Em 2001, uma moradora da Ilha do Frade relatava os problemas: "enfrentamos esse problema há cinco anos e nada foi resolvido. Sofro de rinite e o meu filho de asma. É um absurdo que não tenham solucionado isso".
Em 2015, um morador do mesmo bairro acumulou o pó preto que chegava em sua casa durante sete dias. O resultado foi a mesa, o banco e uma bancada tomadas por um pó fino e escuro. “A Ilha do Frade não tem carros e nem construção civil, então toda a poluição é proveniente da indústria”, disse na época.

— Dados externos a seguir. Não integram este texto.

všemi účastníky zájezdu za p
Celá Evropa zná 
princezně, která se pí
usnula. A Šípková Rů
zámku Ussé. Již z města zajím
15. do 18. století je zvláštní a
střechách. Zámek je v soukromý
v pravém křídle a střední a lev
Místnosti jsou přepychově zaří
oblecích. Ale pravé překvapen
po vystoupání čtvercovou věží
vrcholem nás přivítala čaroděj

Também em 2015 um morador da Enseada do Suá juntou o pó preto acumulado por 24 horas em um pote. A quantidade de minério que se juntou impressionou o homem.
Programação especial
Para lembrar os 50 anos de poluição causada pelo Porto de Tubarão, a Associação dos Amigos da Praia de Camburi preparou uma série de ações. "Primeiro fizemos uma ação, passando o passivo no corpo. Nós estamos programando mais atividades para esses 50 anos de degradação. Vamos fazer um bolo de minério. Esse ano vai ser de muita mostragem de poluição, não vamos ficar na zona de conforto", disse Pedrosa.
Vale
Em nota, a Vale informou que atualmente, "uma proposta de recuperação do extremo Norte da Praia de Camburi, realizada com base em parecer técnico do Iema, está em discussão junto aos órgãos ambientais e demais autoridades competentes para que, em breve, seja dada uma solução para a questão", diz.
Sobre a questão do pó preto, o posicionamento é que a Vale continua buscando melhorias nos seus processos de controle ambiental.